Robert Carl McFarlane was born in Washington on July 12, 1937. At the time, his father, William, represented Texas as a Democrat in the United States House of Representatives.
He graduated in 1959 from the Naval Academy and served two combat missions in Vietnam. In 1967, he obtained a master’s degree in strategic studies at the University of Geneva in Switzerland. In 1959 Mr. McFarlane married Jonda Riley. In addition to his wife, survivors include three children, two sisters and eight grandchildren.
After the Iran-Contra affair, Mr. McFarlane launched an international consultancy business. He made headlines again in 2009 when the government of Sudan sought help from the Obama administration to lift sanctions. Omar Hassan Bashir, who was president at the time and later ousted in a military coup in 2019, has been charged by the International Criminal Court with genocide and war crimes related to the conflict in Darfur.
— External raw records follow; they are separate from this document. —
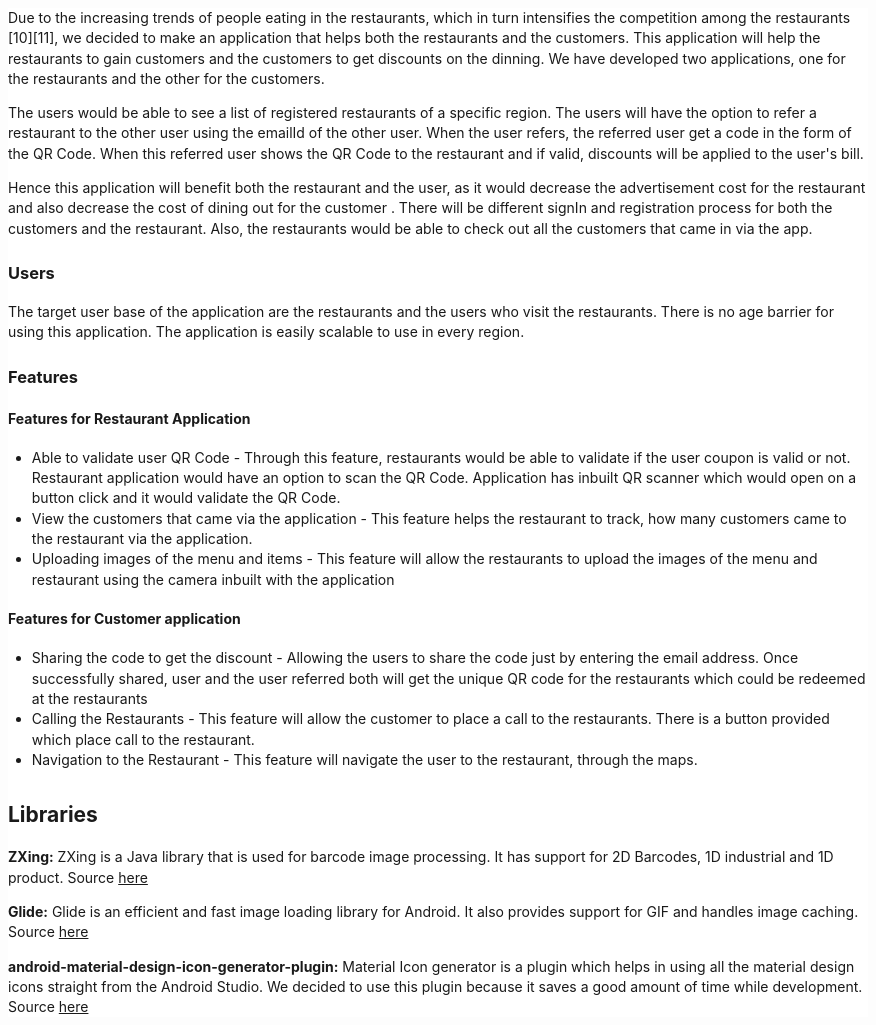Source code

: Due to the increasing trends of people eating in the restaurants, which in turn intensifies the competition among the restaurants [10][11], we decided to make an application that helps both the restaurants and the customers. This application will help the restaurants to gain customers and the customers to get discounts on the dinning. We have developed two applications, one for the restaurants and the other for the customers.

The users would be able to see a list of registered restaurants of a specific region. The users will have the option to refer a restaurant to the other user using the emailId of the other user. When the user refers, the referred user get a code in the form of the QR Code. When this referred user shows the QR Code to the restaurant and if valid, discounts will be applied to the user's bill.

Hence this application will benefit both the restaurant and the user, as it would decrease the advertisement cost for the restaurant and also decrease the cost of dining out for the customer . There will be different signIn and registration process for both the customers and the restaurant. Also, the restaurants would be able to check out all the customers that came in via the app.

### Users

The target user base of the application are the restaurants and the users who visit the restaurants. There is no age barrier for using this application. The application is easily scalable to use in every region.

### Features


#### Features for Restaurant Application

- Able to validate user QR Code - Through this feature, restaurants would be able to validate if the user coupon is valid or not. Restaurant application would have an option to scan the QR Code. Application has inbuilt QR scanner which would open on a button click and it would validate the QR Code.
- View the customers that came via the application - This feature helps the restaurant to track, how many customers came to the restaurant via the application.
- Uploading images of the menu and items - This feature will allow the restaurants to upload the images of the menu and restaurant using the camera inbuilt with the application

#### Features for Customer application

- Sharing the code to get the discount - Allowing the users to share the code just by entering the email address. Once successfully shared, user and the user referred both will get the unique QR code for the restaurants which could be redeemed at the restaurants
- Calling the Restaurants - This feature will allow the customer to place a call to the restaurants. There is a button provided which place call to the restaurant.
- Navigation to the Restaurant - This feature will navigate the user to the restaurant, through the maps.

## Libraries

**ZXing:** ZXing is a Java library that is used for barcode image processing. It has support for 2D Barcodes, 1D industrial and  1D product. Source [here](https://github.com/zxing/zxing)

**Glide:** Glide is an efficient and fast image loading library for Android. It also provides support for GIF and handles image caching. Source [here](https://github.com/bumptech/glide) 

**android-material-design-icon-generator-plugin:** Material Icon generator is a plugin which helps in using all the material design icons straight from the Android Studio. We decided to use this plugin because it saves a good amount of time while development.
Source [here](https://github.com/bumptech/glide)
Sudanese officials helped arrange a $1.3 million deal between Mr. McFarlane and the government of Qatar, The Washington Post reported. Mr McFarlane met with Sudanese intelligence officials in Middle Eastern capitals, where he insisted he would not work directly for Sudan, but only through a third party such as Qatar . Federal investigators investigated but declined to press charges.
In Washington, Mr. McFarlane has long been considered a man of contradictions: remorseful and defensive about the Iran-contra, soft-spoken and outwardly inscrutable, but actually scathing about what he viewed it as deceit and disloyalty on the part of those whom he felt he had served. a dedicated sailor.
In his 1994 memoir, Mr McFarlane remembered the Iran-Contra as a “sordid episode”. He remained conflicted about the president who “approved every action I ever took” in Iran-contra but who “did not have the moral conviction and the intellectual courage to stand up in our defense and to defend his politics “.